I’ve backed the Kickstarter project Point. Point is a device that on the front-end, in your home, works as a sensor hub and alarm. At the back-end it feeds a machine learning database that learns your patterns, and shows them to you over time. The whole set-up can be controlled by an app (both iPhone and Android). An API is provided, and it can also talk to IFTTT so you can connect your own triggers and devices if you want (and I do).
Point is an existing product, and this Kickstarter is meant to collect pre-orders for the second generation device.
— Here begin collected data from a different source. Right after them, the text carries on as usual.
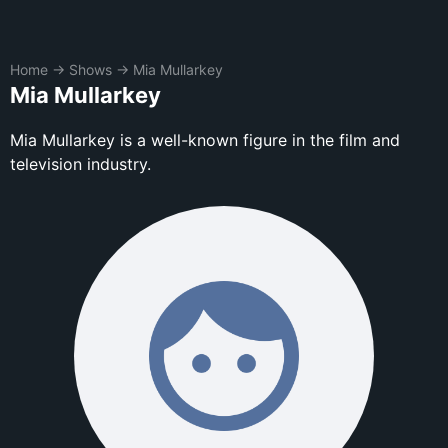
Home
→
Shows
→
Mia Mullarkey
Mia Mullarkey
Mia Mullarkey is a well-known figure in the film and
television industry.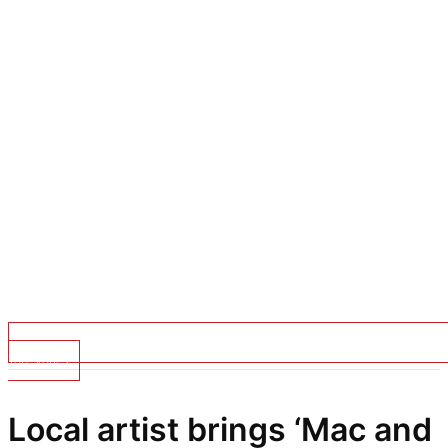
Top Stories
Local artist brings ‘Mac and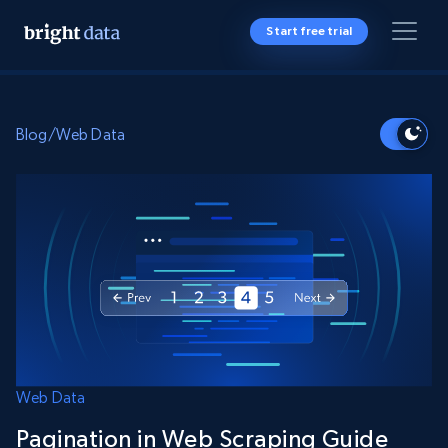
Start free trial
Blog
/
Web Data
Web Data
Pagination in Web Scraping Guide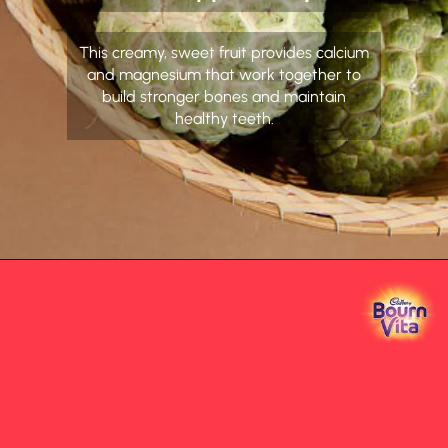
This creamy, sweet fruit provides calcium
and magnesium that work together to
build stronger bones and maintain
healthy teeth.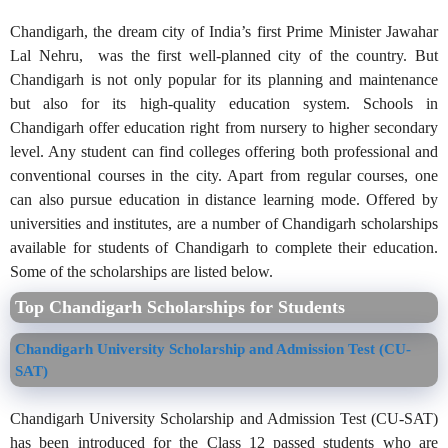
Chandigarh, the dream city of India’s first Prime Minister Jawahar
Lal Nehru, was the first well-planned city of the country. But
Chandigarh is not only popular for its planning and maintenance
but also for its high-quality education system. Schools in
Chandigarh offer education right from nursery to higher secondary
level. Any student can find colleges offering both professional and
conventional courses in the city. Apart from regular courses, one
can also pursue education in distance learning mode. Offered by
universities and institutes, are a number of Chandigarh scholarships
available for students of Chandigarh to complete their education.
Some of the scholarships are listed below.
Top Chandigarh Scholarships for Students
Chandigarh University Scholarship and Admission Test (CU-
SAT)
Chandigarh University Scholarship and Admission Test (CU-SAT)
has been introduced for the Class 12 passed students who are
To me the alarm part of the Point devices is less interesting than having a very capable sensorhub in the home. I’ve pre-ordered 4 Points, one for each floor of our home, and one for the garden shed. The sensors it has on board are:
- Barometric pressure
- Ambient light
The company behind Point is Minut based in Sweden and China, and they state they take privacy protection seriously. It delivers on this, the company says, by doing a lot of the sensor signal processing locally in the device, and then only forwarding exceptions or events of interest (sudden sound e.g. in dB, though not the sound itself) to the centralised database at Minut. Traffic is encrypted, though the owner of the device has no posession of the keys. So in the event that the company should close up shop, there is the risk of having 4 smart but bricked devices, because there would be no way to read out the data it is sending, nor redirect the data to another database for instance. Given they’ve been around since 2014, this is their second run (and they know all about production and supply chains already) and that Thomas is now an investor and advisor to them, is reassuring. Hopefully over time they realise that true privacy also means I should have full control over how and where the traffic gets send, even if it means foregoing their entire back-end service. By the time the devices get delivered (May, so likely just in time for the Stuff That Matters 2018 Smart Homes unconference), I intend to open a discussion with them on those ‘privacy by design‘ aspects.